BEGIN SOURCE MATERIAL
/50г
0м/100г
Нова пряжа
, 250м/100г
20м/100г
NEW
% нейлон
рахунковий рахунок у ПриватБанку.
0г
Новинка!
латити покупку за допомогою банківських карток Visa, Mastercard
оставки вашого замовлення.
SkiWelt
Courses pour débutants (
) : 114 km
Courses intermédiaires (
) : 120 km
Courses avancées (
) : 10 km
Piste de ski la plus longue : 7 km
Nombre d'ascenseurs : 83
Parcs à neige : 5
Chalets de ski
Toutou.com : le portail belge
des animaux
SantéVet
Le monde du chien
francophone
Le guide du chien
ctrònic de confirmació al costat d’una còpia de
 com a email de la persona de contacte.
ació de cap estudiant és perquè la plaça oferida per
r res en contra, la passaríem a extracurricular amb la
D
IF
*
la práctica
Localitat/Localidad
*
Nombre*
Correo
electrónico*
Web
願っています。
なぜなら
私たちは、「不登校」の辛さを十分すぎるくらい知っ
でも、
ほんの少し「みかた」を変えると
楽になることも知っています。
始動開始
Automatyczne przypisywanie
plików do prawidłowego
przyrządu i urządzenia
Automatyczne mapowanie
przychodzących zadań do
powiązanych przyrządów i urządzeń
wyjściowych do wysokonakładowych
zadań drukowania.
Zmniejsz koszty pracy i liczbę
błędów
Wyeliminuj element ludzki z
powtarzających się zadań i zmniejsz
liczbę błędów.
END SOURCE MATERIAL
BEGIN SOURCE MATERIAL
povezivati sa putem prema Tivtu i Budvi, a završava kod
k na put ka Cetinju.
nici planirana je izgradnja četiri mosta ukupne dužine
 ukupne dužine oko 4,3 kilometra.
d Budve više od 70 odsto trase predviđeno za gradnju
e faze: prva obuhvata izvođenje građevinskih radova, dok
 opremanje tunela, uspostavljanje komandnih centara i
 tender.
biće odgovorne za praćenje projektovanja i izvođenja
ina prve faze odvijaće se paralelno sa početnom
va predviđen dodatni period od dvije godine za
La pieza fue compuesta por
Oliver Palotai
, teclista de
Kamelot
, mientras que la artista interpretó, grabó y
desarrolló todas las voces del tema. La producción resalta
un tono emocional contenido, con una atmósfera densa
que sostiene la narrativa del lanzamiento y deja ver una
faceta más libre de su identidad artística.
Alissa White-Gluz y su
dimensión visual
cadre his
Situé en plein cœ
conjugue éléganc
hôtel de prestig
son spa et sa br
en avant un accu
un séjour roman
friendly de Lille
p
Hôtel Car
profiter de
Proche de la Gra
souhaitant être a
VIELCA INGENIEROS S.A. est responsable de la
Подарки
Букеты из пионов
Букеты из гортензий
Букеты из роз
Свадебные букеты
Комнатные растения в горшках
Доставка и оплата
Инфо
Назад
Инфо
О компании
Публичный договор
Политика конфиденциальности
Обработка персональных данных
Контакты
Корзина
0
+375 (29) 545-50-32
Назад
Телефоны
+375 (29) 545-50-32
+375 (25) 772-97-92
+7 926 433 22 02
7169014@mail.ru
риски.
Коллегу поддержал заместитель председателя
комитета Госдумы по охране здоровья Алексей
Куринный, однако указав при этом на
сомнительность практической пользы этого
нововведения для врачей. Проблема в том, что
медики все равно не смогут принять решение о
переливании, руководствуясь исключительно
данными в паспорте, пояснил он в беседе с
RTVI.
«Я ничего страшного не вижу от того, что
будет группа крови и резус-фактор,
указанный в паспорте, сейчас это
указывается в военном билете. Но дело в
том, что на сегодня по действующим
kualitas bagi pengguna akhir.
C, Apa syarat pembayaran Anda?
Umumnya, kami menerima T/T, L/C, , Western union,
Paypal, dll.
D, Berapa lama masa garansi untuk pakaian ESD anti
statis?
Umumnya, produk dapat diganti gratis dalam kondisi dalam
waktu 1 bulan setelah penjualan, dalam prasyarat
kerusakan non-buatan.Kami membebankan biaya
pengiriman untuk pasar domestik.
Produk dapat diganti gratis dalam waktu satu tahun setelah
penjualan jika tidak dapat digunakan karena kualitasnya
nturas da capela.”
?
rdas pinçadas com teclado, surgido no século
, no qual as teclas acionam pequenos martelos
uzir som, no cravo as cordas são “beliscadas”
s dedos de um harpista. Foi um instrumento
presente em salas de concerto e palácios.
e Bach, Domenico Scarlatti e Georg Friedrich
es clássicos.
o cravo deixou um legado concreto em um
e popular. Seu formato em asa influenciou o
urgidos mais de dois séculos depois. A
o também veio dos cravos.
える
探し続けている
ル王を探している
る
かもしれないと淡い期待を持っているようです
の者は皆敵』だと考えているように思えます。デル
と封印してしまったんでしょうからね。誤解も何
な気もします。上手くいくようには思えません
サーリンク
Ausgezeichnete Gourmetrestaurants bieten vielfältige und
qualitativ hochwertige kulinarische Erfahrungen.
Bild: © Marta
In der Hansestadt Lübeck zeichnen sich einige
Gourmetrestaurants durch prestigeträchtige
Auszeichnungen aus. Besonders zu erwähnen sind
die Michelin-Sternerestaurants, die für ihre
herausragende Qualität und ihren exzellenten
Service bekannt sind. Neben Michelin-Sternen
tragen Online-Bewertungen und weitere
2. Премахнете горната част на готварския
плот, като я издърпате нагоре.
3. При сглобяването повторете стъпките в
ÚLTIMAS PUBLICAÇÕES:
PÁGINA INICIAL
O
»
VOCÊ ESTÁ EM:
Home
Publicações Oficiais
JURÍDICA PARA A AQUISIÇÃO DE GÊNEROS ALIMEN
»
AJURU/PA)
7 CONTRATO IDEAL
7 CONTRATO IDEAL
END SOURCE MATERIAL
DESCRIPTION OF THE TASK:
Each line of the records that holds the word "liczbę" should be copied out.

TASK RESPONSE:
Zmniejsz koszty pracy i liczbę
liczbę błędów.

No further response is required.